(Stored items from a collection)
-=-=-

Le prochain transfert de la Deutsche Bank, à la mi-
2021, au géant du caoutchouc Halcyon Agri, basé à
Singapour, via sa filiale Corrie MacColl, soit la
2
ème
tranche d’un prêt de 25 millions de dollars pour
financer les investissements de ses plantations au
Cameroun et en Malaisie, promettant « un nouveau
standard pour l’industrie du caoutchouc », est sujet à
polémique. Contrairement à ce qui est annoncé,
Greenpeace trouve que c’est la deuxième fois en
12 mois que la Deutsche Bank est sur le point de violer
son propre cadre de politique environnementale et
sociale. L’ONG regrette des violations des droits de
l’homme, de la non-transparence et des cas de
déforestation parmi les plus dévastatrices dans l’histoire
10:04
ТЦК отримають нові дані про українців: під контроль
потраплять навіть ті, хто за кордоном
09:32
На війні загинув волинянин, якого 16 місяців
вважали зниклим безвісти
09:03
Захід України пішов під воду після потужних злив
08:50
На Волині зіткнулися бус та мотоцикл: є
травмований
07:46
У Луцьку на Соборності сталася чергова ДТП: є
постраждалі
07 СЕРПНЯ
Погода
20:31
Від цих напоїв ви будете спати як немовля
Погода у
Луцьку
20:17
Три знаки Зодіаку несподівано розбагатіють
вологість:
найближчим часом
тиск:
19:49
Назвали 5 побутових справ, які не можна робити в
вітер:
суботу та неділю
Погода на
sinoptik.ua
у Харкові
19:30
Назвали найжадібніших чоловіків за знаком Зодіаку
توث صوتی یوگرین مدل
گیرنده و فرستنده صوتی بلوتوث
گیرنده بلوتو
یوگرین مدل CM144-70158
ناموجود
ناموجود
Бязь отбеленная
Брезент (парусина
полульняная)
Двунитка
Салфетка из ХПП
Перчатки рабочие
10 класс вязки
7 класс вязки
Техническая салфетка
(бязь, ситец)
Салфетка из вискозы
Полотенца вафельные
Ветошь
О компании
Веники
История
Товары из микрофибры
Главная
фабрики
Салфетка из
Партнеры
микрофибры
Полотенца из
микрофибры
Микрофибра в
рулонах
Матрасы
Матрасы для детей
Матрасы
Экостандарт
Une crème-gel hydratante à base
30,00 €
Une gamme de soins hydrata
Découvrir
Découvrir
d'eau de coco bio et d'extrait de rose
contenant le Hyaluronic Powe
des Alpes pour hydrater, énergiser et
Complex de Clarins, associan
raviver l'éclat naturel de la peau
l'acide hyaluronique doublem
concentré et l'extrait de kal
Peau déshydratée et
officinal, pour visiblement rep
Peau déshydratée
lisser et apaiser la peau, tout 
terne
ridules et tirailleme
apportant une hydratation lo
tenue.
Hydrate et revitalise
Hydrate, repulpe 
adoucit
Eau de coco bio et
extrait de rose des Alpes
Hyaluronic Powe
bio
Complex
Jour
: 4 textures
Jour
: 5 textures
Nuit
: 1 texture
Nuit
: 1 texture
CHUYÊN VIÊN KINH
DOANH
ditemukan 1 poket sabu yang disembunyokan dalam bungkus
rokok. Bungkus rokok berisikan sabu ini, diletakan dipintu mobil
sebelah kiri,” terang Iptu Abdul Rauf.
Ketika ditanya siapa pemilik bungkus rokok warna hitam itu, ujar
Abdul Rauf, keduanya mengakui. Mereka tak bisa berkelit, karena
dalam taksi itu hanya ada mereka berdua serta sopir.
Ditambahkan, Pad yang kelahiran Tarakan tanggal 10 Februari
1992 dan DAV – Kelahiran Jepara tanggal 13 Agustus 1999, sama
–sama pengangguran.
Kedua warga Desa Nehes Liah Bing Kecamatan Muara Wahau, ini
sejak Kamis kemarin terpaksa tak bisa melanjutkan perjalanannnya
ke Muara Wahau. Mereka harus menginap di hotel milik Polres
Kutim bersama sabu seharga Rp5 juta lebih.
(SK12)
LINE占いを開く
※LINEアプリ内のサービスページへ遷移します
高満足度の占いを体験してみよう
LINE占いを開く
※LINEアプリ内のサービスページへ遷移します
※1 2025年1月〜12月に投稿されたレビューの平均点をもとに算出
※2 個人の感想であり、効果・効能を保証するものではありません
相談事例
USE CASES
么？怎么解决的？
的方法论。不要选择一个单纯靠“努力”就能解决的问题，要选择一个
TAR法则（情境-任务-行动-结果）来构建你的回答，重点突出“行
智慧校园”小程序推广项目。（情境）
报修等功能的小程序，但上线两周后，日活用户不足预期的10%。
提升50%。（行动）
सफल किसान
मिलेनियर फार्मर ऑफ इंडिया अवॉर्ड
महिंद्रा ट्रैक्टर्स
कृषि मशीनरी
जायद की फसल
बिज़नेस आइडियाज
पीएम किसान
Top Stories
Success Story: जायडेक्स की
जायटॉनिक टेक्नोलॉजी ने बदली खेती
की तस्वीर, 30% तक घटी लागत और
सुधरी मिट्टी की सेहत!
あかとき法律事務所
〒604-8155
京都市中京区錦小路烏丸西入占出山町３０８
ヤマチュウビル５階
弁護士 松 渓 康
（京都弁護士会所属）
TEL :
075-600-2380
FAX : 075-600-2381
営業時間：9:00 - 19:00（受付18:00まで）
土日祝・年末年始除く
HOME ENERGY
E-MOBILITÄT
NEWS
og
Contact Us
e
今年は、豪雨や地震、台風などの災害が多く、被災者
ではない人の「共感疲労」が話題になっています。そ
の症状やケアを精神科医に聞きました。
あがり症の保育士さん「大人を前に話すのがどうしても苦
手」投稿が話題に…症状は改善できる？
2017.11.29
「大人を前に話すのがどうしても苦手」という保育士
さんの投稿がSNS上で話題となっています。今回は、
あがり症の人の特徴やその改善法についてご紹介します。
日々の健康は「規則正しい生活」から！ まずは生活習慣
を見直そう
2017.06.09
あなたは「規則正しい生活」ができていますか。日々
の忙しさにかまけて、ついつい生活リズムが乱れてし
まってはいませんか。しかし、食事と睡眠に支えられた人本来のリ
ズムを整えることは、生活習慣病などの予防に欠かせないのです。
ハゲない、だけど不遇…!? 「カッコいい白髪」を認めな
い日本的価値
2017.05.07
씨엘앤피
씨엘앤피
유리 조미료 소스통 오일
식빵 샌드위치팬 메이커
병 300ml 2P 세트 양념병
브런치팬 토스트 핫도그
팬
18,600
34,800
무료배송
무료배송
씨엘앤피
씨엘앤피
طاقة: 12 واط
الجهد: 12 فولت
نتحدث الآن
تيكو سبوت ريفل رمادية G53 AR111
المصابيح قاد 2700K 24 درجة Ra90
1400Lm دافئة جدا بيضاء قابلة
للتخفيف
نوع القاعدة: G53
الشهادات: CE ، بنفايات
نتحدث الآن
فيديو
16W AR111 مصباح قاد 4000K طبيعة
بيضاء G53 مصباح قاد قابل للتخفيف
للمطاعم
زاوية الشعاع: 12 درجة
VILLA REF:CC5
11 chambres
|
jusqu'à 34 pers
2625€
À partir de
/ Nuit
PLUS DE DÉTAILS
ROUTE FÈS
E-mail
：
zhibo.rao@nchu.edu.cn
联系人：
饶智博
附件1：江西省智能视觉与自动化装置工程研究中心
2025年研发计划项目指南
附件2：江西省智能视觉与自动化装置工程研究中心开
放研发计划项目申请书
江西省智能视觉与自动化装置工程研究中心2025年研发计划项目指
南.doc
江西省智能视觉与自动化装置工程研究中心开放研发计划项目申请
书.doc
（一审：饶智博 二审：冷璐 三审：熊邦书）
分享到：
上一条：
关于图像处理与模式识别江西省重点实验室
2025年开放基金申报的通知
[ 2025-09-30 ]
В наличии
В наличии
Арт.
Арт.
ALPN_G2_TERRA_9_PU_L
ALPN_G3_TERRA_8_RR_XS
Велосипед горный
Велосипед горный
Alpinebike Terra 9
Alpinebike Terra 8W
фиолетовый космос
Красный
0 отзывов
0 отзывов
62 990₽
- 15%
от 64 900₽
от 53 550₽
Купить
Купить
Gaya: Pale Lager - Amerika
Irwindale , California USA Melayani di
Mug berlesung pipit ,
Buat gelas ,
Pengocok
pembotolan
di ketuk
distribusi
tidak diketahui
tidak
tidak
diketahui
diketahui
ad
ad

-=-=-

In the data above, start at the line that has "травмований", stop after the line that has "ke Muara Wahau.", and print every line in between exactly as it stands.

травмований
07:46
У Луцьку на Соборності сталася чергова ДТП: є
постраждалі
07 СЕРПНЯ
Погода
20:31
Від цих напоїв ви будете спати як немовля
Погода у
Луцьку
20:17
Три знаки Зодіаку несподівано розбагатіють
вологість:
найближчим часом
тиск:
19:49
Назвали 5 побутових справ, які не можна робити в
вітер:
суботу та неділю
Погода на
sinoptik.ua
у Харкові
19:30
Назвали найжадібніших чоловіків за знаком Зодіаку
توث صوتی یوگرین مدل
گیرنده و فرستنده صوتی بلوتوث
گیرنده بلوتو
یوگرین مدل CM144-70158
ناموجود
ناموجود
Бязь отбеленная
Брезент (парусина
полульняная)
Двунитка
Салфетка из ХПП
Перчатки рабочие
10 класс вязки
7 класс вязки
Техническая салфетка
(бязь, ситец)
Салфетка из вискозы
Полотенца вафельные
Ветошь
О компании
Веники
История
Товары из микрофибры
Главная
фабрики
Салфетка из
Партнеры
микрофибры
Полотенца из
микрофибры
Микрофибра в
рулонах
Матрасы
Матрасы для детей
Матрасы
Экостандарт
Une crème-gel hydratante à base
30,00 €
Une gamme de soins hydrata
Découvrir
Découvrir
d'eau de coco bio et d'extrait de rose
contenant le Hyaluronic Powe
des Alpes pour hydrater, énergiser et
Complex de Clarins, associan
raviver l'éclat naturel de la peau
l'acide hyaluronique doublem
concentré et l'extrait de kal
Peau déshydratée et
officinal, pour visiblement rep
Peau déshydratée
lisser et apaiser la peau, tout 
terne
ridules et tirailleme
apportant une hydratation lo
tenue.
Hydrate et revitalise
Hydrate, repulpe 
adoucit
Eau de coco bio et
extrait de rose des Alpes
Hyaluronic Powe
bio
Complex
Jour
: 4 textures
Jour
: 5 textures
Nuit
: 1 texture
Nuit
: 1 texture
CHUYÊN VIÊN KINH
DOANH
ditemukan 1 poket sabu yang disembunyokan dalam bungkus
rokok. Bungkus rokok berisikan sabu ini, diletakan dipintu mobil
sebelah kiri,” terang Iptu Abdul Rauf.
Ketika ditanya siapa pemilik bungkus rokok warna hitam itu, ujar
Abdul Rauf, keduanya mengakui. Mereka tak bisa berkelit, karena
dalam taksi itu hanya ada mereka berdua serta sopir.
Ditambahkan, Pad yang kelahiran Tarakan tanggal 10 Februari
1992 dan DAV – Kelahiran Jepara tanggal 13 Agustus 1999, sama
–sama pengangguran.
Kedua warga Desa Nehes Liah Bing Kecamatan Muara Wahau, ini
sejak Kamis kemarin terpaksa tak bisa melanjutkan perjalanannnya
ke Muara Wahau. Mereka harus menginap di hotel milik Polres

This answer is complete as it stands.